Quebec youth care agency not serious about fighting racism: Indigenous advocate

MONTREAL-An advocate for Indigenous people says a Montreal-based child and family services agency isn’t serious about improving care for Indigenous youth.

Nakuset, director of the Native Women’s Shelter of Montreal, says that while Batshaw Youth and Family Centres has received advice and recommendations from Indigenous communities and the province’s human rights commission, the agency isn’t implementing them.

Her comments are in reaction to an incident in April that was first reported by CBC News, in which an Inuk teenager at a Batshaw rehabilitation centre north of Montreal was allegedly put in isolation despite being in pain and needing emergency surgery.

Nakuset, who uses one name, says that while Quebec’s human and youth rights commission has opened an investigation, the watchdog shouldn’t have waited until after the incident received media attention.

Fo Niemi, executive director of the Center for Research-Action on Race Relations, a Montreal-based civil rights organization, says he doesn’t think the province or the watchdog is serious about addressing issues at Batshaw.
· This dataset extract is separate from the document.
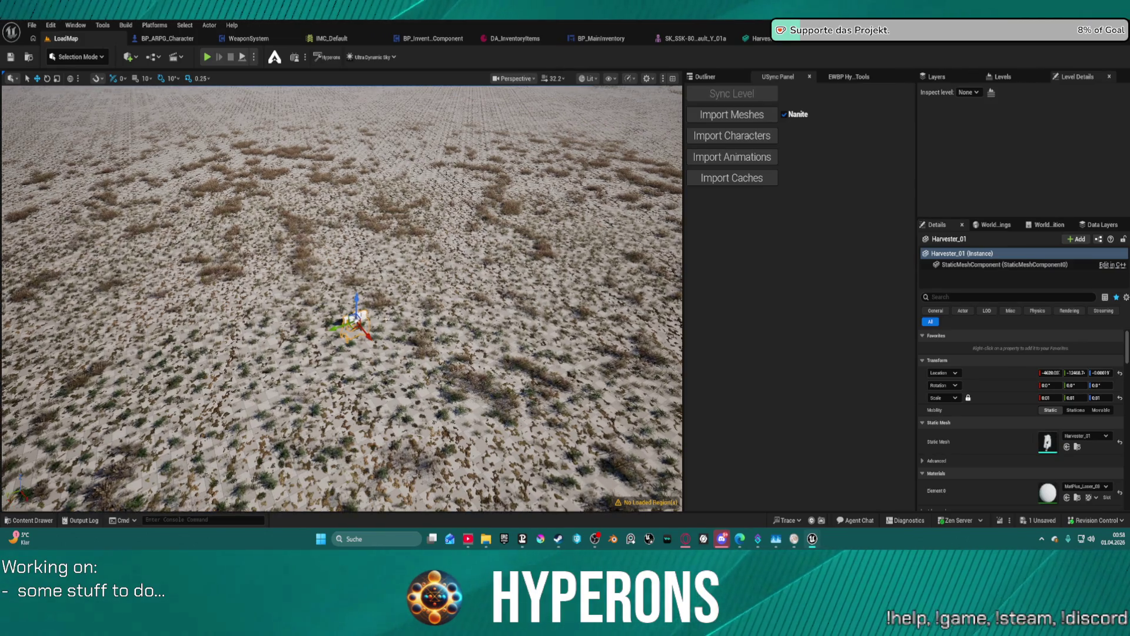
pyautogui.press('g')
The watchdog made recommendations to Batshaw after an investigation found that Inuit youth in care were not allowed to speak their own language at timesm but Niemi says the watchdog has admitted to not verifying whether they were implemented.

The health authority that oversees Batshaw said Thursday it has taken action to protect the “cultural security” of the youth under its protection, including by hiring Indigenous staff and rewriting policies to affirm young people’s rights to speak Indigenous languages.